Leaving out every picture, copy the lines of the data exactly, from the first through the line containing "Although the claimant overhauled".

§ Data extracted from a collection
□ □ □ □ □

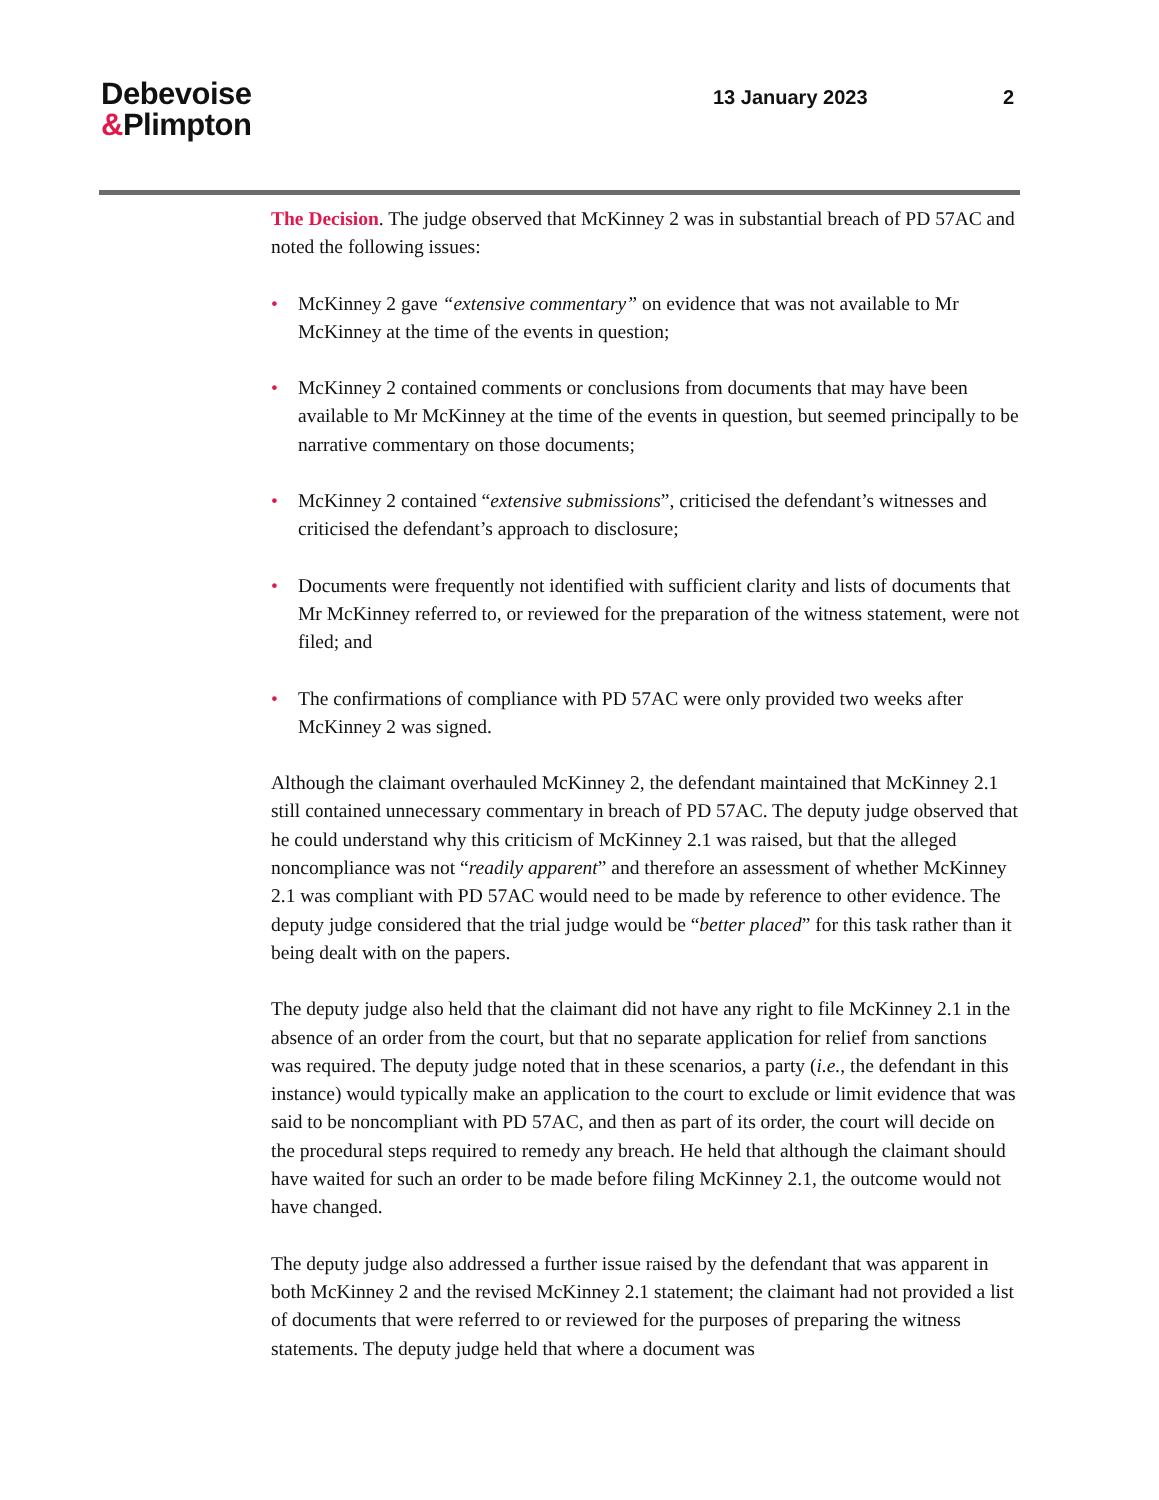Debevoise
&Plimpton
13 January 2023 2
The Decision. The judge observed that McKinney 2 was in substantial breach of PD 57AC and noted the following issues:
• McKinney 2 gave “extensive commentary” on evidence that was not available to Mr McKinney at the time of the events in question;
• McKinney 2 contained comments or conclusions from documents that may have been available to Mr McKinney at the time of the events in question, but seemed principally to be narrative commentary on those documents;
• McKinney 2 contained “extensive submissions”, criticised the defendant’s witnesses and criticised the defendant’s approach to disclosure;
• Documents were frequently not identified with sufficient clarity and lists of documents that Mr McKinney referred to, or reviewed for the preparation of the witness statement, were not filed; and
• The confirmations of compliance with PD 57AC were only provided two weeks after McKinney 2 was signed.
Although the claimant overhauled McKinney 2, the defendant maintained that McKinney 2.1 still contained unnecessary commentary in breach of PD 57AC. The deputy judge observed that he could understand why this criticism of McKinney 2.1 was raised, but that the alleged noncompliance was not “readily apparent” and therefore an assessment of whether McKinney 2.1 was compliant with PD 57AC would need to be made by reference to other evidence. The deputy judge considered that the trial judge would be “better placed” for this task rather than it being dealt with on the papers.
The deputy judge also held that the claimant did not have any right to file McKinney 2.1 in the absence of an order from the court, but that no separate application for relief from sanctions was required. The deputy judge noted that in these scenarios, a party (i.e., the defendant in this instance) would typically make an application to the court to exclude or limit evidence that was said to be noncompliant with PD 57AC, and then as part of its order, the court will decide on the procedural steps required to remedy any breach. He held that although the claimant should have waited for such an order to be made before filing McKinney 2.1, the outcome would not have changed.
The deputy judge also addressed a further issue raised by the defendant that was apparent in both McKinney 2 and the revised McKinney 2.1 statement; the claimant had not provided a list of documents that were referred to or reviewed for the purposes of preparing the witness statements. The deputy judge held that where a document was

□ □ □ □ □

§ Problem solution
Debevoise
&Plimpton
13 January 2023 2
The Decision. The judge observed that McKinney 2 was in substantial breach of PD 57AC and noted the following issues:
• McKinney 2 gave “extensive commentary” on evidence that was not available to Mr McKinney at the time of the events in question;
• McKinney 2 contained comments or conclusions from documents that may have been available to Mr McKinney at the time of the events in question, but seemed principally to be narrative commentary on those documents;
• McKinney 2 contained “extensive submissions”, criticised the defendant’s witnesses and criticised the defendant’s approach to disclosure;
• Documents were frequently not identified with sufficient clarity and lists of documents that Mr McKinney referred to, or reviewed for the preparation of the witness statement, were not filed; and
• The confirmations of compliance with PD 57AC were only provided two weeks after McKinney 2 was signed.
Although the claimant overhauled McKinney 2, the defendant maintained that McKinney 2.1 still contained unnecessary commentary in breach of PD 57AC. The deputy judge observed that he could understand why this criticism of McKinney 2.1 was raised, but that the alleged noncompliance was not “readily apparent” and therefore an assessment of whether McKinney 2.1 was compliant with PD 57AC would need to be made by reference to other evidence. The deputy judge considered that the trial judge would be “better placed” for this task rather than it being dealt with on the papers.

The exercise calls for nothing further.